Goldstein Stanley
Allergy and Asthma Care of Long Island, Rockville Centre, New York, NY, USA,
Ther Clin Risk Manag. 2019 Mar 14;15:437-449. doi: 10.2147/TCRM.S161362. eCollection 2019.
The burden of uncontrolled asthma in children and adolescents is high. Treatment options for pediatric patients (aged under 18 years) with asthma are largely influenced by the Global Initiative for Asthma recommendations. Algorithms for adolescents (12-18 years) and adults are identical, but recommendations for children aged under 6 years and 6-11 years differ. Although the goals of treatment for pediatric patients with asthma are similar to those for adults, relatively few new therapies have been approved for this patient population within the last decade. Designing clinical trials involving children presents several challenges, notably that children are often less able to perform lung function tests, and traditional endpoints used in clinical trials with adults, such as forced expiratory volume in 1 second, asthma exacerbations and questionnaires, have limitations associated with their use in children. There are also ethical considerations related to the performance of longer placebo-controlled exacerbation trials. This review considers additional clinical endpoints to those traditionally reported, including forced expiratory flow at 25%-75% of forced vital capacity, which may help shed light on which treatments are most effective for use in pediatric patients with asthma. The pros and cons of specific and potentially clinically relevant endpoints are considered, along with device considerations and patient preferences that may enhance adherence and quality of life. Recent advances in the management of children and adolescents, including the US Food and Drug Administration and European Medicines Agency approval of tiotropium in patients with asthma aged 6 years and over, are also discussed.

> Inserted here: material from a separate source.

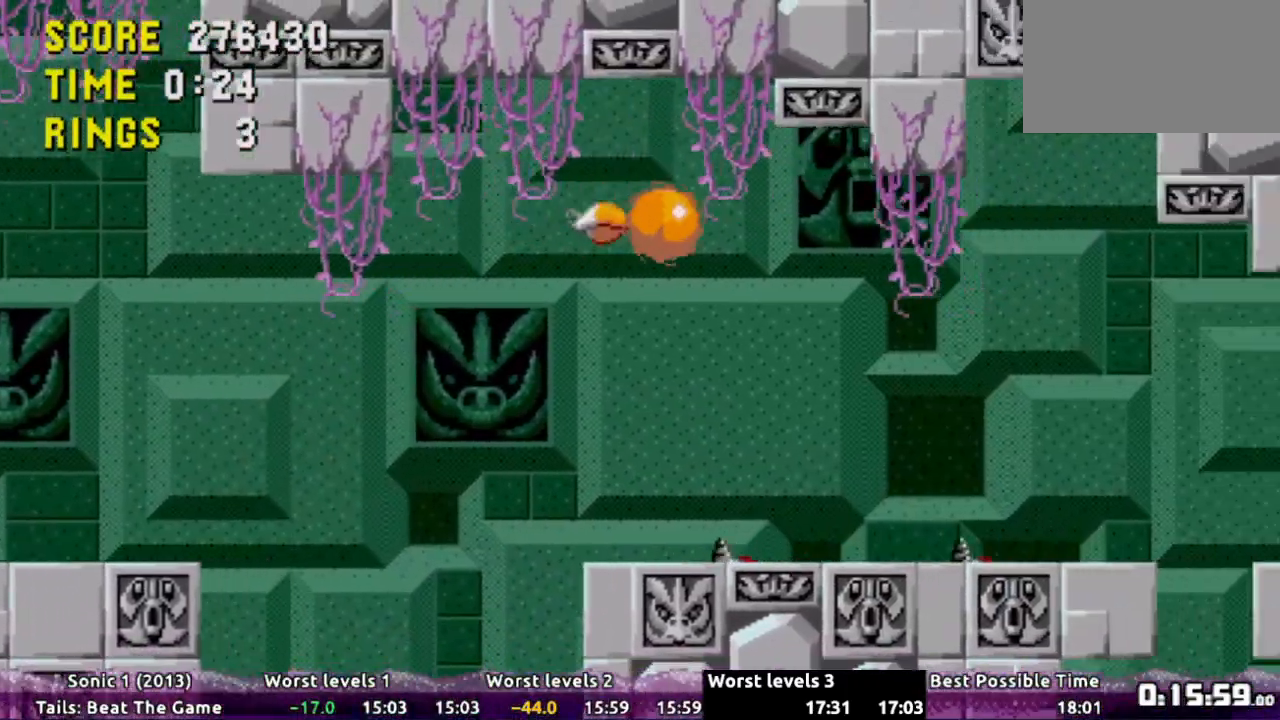
{"buttons": [], "events": [[17, "A", "up"], [84, "DPAD_LEFT", "down"], [184, "DPAD_LEFT", "up"], [334, "DPAD_LEFT", "down"], [468, "DPAD_LEFT", "up"]]}
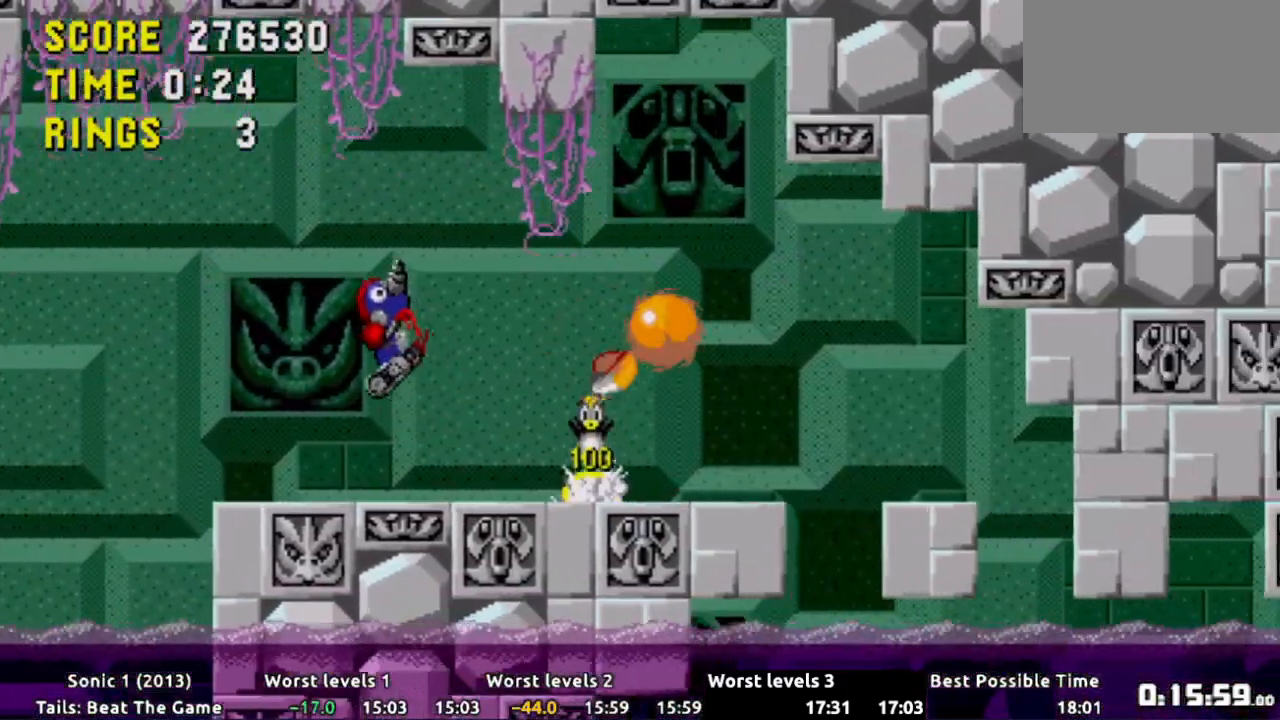
{"buttons": ["DPAD_RIGHT"], "events": [[50, "DPAD_RIGHT", "down"]]}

儿童和青少年中未得到控制的哮喘负担很重。哮喘儿童患者(18岁以下)的治疗选择在很大程度上受全球哮喘防治创议建议的影响。青少年(12至18岁)和成人的治疗方案相同,但6岁以下和6至11岁儿童的治疗建议有所不同。尽管哮喘儿童患者的治疗目标与成人相似,但在过去十年中,获批用于该患者群体的新疗法相对较少。设计涉及儿童的临床试验存在若干挑战,尤其是儿童往往较难进行肺功能测试,而且成人临床试验中使用的传统终点指标,如一秒用力呼气量、哮喘急性加重情况和问卷调查,在用于儿童时存在局限性。在进行更长时间的安慰剂对照急性加重试验时也存在伦理考量。本综述考虑了除传统报告终点指标之外的其他临床终点指标,包括用力肺活量25%至75%时的用力呼气流量,这可能有助于阐明哪些治疗方法对哮喘儿童患者最有效。文中考虑了特定且可能具有临床相关性的终点指标的利弊,以及可能提高依从性和生活质量的设备考量因素和患者偏好。还讨论了儿童和青少年管理方面的最新进展,包括美国食品药品监督管理局和欧洲药品管理局批准6岁及以上哮喘患者使用噻托溴铵。